The problem ::
Given the entries that follow, write out exactly the lines starting at the one containing "M1581,322L1583,430H1543V439L1519,440L1518,323Z" and ending at the one containing "M705,892L764,893L763,960H704Z", both ends included, and only those.

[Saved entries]
--- START ---

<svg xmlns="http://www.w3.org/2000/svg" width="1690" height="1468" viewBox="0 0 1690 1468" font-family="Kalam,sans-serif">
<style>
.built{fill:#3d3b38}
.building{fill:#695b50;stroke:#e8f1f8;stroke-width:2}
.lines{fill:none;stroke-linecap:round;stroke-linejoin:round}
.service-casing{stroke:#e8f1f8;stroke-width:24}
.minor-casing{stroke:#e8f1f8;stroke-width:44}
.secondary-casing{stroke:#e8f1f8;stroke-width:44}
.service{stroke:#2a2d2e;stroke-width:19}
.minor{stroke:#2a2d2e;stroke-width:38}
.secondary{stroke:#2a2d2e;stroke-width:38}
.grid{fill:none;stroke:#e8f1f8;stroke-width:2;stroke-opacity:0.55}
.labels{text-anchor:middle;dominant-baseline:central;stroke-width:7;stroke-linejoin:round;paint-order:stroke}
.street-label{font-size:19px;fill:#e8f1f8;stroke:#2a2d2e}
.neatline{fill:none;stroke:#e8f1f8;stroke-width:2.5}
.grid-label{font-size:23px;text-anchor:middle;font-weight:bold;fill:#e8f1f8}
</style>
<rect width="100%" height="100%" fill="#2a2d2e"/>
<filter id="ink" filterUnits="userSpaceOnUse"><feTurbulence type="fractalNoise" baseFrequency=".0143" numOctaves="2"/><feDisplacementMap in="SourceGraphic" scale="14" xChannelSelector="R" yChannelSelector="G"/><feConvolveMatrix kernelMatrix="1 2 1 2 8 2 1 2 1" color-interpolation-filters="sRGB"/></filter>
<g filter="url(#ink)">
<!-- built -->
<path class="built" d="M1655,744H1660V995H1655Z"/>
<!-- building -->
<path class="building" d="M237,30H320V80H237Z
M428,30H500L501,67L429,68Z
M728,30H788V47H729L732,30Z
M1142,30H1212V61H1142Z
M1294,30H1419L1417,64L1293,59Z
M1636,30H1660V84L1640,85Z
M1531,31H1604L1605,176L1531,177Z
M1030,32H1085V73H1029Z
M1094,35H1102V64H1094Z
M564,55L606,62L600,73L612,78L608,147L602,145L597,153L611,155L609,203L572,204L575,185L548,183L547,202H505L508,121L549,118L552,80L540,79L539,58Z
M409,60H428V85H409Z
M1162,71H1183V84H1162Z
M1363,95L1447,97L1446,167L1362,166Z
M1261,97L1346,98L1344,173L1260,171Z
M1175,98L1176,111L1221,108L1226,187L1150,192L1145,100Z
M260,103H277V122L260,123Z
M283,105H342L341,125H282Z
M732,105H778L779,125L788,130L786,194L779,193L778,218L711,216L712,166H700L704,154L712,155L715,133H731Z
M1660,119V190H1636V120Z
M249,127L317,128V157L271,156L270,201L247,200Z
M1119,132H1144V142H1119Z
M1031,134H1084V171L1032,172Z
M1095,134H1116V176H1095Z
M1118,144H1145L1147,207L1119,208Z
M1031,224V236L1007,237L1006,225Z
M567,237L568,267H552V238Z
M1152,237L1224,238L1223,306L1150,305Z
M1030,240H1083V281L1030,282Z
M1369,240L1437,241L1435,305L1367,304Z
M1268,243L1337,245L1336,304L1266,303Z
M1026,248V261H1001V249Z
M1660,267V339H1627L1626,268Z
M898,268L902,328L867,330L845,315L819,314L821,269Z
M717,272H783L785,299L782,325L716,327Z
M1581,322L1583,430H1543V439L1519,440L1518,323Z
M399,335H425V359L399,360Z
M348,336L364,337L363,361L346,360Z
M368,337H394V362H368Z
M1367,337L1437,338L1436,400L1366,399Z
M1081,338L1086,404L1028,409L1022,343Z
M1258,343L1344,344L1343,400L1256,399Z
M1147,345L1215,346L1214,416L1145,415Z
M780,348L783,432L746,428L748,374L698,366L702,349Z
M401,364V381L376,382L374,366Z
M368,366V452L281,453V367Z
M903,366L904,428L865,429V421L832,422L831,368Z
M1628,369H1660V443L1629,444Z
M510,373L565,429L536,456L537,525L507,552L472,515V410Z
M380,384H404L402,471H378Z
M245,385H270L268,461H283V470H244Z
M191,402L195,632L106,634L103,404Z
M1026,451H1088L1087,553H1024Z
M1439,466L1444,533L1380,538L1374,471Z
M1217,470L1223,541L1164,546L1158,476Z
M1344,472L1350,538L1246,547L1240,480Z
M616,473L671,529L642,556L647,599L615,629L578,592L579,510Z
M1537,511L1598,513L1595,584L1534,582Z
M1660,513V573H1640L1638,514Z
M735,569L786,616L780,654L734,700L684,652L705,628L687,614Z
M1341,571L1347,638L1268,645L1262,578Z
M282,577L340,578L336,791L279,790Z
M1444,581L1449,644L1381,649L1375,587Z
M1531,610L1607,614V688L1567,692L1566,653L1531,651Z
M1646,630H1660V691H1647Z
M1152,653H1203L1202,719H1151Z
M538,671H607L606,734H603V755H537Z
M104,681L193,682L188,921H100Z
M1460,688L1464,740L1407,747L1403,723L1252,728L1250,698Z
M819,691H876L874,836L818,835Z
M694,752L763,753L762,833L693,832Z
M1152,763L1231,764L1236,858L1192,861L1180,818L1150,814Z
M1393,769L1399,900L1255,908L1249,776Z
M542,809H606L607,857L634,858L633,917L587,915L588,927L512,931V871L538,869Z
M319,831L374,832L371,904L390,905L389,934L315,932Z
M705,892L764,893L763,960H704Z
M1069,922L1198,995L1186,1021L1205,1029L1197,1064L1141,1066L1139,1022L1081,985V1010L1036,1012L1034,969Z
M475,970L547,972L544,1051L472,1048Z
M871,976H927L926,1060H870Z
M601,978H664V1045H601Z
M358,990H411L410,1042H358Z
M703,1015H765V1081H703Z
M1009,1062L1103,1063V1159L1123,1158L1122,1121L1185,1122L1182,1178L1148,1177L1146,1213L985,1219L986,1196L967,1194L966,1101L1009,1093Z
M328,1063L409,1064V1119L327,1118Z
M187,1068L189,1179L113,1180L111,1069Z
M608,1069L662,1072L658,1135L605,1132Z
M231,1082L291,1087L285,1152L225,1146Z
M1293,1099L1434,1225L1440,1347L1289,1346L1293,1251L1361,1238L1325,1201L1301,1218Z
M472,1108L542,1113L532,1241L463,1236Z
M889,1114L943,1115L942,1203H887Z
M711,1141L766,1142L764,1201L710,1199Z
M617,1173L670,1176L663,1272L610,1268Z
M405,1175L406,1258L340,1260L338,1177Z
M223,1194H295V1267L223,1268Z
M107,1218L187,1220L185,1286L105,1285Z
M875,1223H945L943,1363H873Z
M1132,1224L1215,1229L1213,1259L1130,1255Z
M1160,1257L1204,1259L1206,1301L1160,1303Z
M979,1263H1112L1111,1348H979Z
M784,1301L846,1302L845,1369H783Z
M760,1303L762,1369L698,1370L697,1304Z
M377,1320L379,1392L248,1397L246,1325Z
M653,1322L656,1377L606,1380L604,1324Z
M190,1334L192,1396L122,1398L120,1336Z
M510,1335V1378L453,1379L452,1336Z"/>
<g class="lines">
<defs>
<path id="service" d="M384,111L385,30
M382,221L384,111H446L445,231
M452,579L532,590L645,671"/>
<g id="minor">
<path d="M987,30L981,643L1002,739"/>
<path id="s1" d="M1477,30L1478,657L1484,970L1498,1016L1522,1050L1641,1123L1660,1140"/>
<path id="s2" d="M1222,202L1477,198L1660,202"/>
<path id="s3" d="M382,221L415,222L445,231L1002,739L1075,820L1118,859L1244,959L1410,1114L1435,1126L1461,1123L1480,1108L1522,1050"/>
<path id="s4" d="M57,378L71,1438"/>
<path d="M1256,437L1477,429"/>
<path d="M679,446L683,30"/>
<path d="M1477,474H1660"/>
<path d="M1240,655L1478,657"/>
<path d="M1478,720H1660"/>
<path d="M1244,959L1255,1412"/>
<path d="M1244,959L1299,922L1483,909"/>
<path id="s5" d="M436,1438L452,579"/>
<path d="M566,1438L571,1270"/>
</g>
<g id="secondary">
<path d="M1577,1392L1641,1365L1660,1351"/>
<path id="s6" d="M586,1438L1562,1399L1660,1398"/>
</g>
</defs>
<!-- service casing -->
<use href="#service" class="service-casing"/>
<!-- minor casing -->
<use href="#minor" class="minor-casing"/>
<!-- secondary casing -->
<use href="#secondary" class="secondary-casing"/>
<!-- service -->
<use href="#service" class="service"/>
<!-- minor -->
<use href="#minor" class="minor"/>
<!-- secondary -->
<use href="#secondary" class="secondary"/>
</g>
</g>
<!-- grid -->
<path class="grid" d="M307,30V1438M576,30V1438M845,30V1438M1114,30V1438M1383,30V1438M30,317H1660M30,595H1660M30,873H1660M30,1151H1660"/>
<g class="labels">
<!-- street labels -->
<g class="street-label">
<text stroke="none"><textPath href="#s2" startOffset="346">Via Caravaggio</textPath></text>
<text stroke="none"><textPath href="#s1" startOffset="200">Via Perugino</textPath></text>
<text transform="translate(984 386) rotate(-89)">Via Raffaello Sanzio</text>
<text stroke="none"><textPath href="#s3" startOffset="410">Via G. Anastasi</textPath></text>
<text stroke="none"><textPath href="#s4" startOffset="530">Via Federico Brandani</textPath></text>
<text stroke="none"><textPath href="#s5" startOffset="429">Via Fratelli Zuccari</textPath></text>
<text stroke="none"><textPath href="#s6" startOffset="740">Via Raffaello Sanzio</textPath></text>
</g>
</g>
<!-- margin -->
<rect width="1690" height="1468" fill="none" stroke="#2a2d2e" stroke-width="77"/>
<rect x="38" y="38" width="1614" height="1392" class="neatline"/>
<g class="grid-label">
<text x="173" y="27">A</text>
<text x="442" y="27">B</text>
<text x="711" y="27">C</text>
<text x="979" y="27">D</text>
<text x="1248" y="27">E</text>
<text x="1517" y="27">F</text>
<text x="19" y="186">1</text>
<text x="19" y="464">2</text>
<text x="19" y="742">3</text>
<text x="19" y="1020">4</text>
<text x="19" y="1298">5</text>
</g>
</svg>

--- END ---

Output for this exercise ::
M1581,322L1583,430H1543V439L1519,440L1518,323Z
M399,335H425V359L399,360Z
M348,336L364,337L363,361L346,360Z
M368,337H394V362H368Z
M1367,337L1437,338L1436,400L1366,399Z
M1081,338L1086,404L1028,409L1022,343Z
M1258,343L1344,344L1343,400L1256,399Z
M1147,345L1215,346L1214,416L1145,415Z
M780,348L783,432L746,428L748,374L698,366L702,349Z
M401,364V381L376,382L374,366Z
M368,366V452L281,453V367Z
M903,366L904,428L865,429V421L832,422L831,368Z
M1628,369H1660V443L1629,444Z
M510,373L565,429L536,456L537,525L507,552L472,515V410Z
M380,384H404L402,471H378Z
M245,385H270L268,461H283V470H244Z
M191,402L195,632L106,634L103,404Z
M1026,451H1088L1087,553H1024Z
M1439,466L1444,533L1380,538L1374,471Z
M1217,470L1223,541L1164,546L1158,476Z
M1344,472L1350,538L1246,547L1240,480Z
M616,473L671,529L642,556L647,599L615,629L578,592L579,510Z
M1537,511L1598,513L1595,584L1534,582Z
M1660,513V573H1640L1638,514Z
M735,569L786,616L780,654L734,700L684,652L705,628L687,614Z
M1341,571L1347,638L1268,645L1262,578Z
M282,577L340,578L336,791L279,790Z
M1444,581L1449,644L1381,649L1375,587Z
M1531,610L1607,614V688L1567,692L1566,653L1531,651Z
M1646,630H1660V691H1647Z
M1152,653H1203L1202,719H1151Z
M538,671H607L606,734H603V755H537Z
M104,681L193,682L188,921H100Z
M1460,688L1464,740L1407,747L1403,723L1252,728L1250,698Z
M819,691H876L874,836L818,835Z
M694,752L763,753L762,833L693,832Z
M1152,763L1231,764L1236,858L1192,861L1180,818L1150,814Z
M1393,769L1399,900L1255,908L1249,776Z
M542,809H606L607,857L634,858L633,917L587,915L588,927L512,931V871L538,869Z
M319,831L374,832L371,904L390,905L389,934L315,932Z
M705,892L764,893L763,960H704Z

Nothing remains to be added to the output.